Something similar happened with Gardner’s Theory of Multiple Intelligences. Gardner himself has looked on in horror as his ideas are played out in classrooms in the form of children writhing around on the floor because “they’re kinesthetic learners.” He has repeatedly said it’s only a theory. It shouldn’t drive entire educational methodologies.
Learning styles, which are frequently confused with Multiple Intelligences, have at times been similarly misappropriated.

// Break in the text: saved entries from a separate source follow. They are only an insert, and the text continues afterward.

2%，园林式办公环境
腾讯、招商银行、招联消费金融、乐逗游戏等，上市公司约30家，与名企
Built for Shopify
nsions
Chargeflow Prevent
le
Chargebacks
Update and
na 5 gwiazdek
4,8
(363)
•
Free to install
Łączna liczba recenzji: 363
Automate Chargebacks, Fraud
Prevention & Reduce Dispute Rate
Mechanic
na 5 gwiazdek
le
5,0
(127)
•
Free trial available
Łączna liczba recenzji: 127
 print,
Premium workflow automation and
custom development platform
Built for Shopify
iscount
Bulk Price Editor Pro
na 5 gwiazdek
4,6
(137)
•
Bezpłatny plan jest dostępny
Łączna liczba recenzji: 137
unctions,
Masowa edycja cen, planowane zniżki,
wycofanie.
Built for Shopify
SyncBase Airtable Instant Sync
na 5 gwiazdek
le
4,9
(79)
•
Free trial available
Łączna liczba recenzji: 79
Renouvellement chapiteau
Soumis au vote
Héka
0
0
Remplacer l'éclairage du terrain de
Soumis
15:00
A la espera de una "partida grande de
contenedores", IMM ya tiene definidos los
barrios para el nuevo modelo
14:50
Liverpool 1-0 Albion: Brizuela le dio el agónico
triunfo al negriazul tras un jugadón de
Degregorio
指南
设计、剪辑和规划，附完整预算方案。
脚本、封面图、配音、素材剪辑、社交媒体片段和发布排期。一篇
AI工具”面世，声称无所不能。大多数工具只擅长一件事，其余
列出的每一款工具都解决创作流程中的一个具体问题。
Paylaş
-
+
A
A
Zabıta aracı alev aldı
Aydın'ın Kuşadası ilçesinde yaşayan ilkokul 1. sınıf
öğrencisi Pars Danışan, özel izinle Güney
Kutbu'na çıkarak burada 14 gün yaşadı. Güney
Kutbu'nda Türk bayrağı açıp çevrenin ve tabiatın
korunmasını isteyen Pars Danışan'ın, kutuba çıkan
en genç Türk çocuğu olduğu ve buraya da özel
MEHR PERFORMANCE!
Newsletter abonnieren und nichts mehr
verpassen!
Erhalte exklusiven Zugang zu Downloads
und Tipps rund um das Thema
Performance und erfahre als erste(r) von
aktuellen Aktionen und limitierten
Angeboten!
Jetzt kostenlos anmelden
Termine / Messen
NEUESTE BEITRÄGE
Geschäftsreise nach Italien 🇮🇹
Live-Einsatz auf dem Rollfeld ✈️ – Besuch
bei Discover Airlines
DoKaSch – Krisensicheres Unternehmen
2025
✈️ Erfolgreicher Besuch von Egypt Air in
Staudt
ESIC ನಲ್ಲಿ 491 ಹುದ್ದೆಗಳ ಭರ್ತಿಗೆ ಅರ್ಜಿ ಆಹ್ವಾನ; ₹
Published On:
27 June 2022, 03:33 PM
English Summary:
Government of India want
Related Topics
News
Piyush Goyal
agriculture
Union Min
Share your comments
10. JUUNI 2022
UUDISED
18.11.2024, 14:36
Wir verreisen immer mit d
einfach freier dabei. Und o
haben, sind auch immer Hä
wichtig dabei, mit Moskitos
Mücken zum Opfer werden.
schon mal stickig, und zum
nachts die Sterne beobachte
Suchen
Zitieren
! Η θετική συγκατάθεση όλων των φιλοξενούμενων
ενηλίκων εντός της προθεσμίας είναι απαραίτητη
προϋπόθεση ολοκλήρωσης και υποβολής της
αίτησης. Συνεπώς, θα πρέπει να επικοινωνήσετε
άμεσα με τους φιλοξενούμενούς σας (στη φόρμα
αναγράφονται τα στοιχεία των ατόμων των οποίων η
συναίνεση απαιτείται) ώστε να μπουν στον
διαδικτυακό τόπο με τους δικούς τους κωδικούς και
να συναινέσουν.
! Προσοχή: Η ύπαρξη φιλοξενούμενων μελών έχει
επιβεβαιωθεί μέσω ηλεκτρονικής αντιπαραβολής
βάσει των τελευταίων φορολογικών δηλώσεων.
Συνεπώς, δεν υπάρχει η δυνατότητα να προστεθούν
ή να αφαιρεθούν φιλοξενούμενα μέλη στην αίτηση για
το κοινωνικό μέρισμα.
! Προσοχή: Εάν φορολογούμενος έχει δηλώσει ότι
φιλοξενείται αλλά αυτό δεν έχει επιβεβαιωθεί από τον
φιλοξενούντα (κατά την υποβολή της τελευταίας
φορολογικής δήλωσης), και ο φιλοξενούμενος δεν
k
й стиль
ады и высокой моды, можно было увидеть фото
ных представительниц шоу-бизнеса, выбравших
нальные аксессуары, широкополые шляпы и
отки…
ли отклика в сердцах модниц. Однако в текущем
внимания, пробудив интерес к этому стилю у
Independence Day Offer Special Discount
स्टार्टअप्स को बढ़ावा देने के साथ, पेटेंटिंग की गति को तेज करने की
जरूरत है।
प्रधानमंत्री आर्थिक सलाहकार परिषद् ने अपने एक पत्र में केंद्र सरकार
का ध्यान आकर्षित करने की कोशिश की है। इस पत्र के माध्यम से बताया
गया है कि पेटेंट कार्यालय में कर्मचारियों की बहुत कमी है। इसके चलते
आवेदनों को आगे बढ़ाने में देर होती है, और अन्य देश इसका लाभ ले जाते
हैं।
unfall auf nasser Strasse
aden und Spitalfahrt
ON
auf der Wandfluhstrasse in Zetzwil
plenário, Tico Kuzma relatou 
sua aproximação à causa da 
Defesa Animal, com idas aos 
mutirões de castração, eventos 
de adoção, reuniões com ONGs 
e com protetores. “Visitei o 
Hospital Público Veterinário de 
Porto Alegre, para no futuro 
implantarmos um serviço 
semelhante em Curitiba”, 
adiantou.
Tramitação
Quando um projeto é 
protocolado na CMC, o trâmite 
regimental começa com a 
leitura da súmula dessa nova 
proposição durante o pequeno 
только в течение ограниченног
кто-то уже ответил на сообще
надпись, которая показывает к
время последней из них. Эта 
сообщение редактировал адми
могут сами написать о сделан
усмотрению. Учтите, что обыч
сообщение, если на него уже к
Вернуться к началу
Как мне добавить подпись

While learners do report that they have preferences in the way they learn, the educational implications are controversial and inconclusive. Research studies that looked at the correlation between Second Language Acquisition and learning-style-tailored-instruction found negligible gains for the learner. In other words, there’s just no evidence that it works.
None of this means learning styles are worthless. Perhaps the biggest benefit is that the concept has alerted teachers to principled variety: students have a variety of predispositions and teachers might therefore want to provide a variety of activities. Lots of pictures, some extended aural input, hands-on activities and games, some digital whizz-bang and some chalk-and-talk – the variety means we have more chance of reaching more students more of the time.
(*This story begins a chapter on Styles and Strategies in Doug’s book Principles of Language Learning and Teaching.)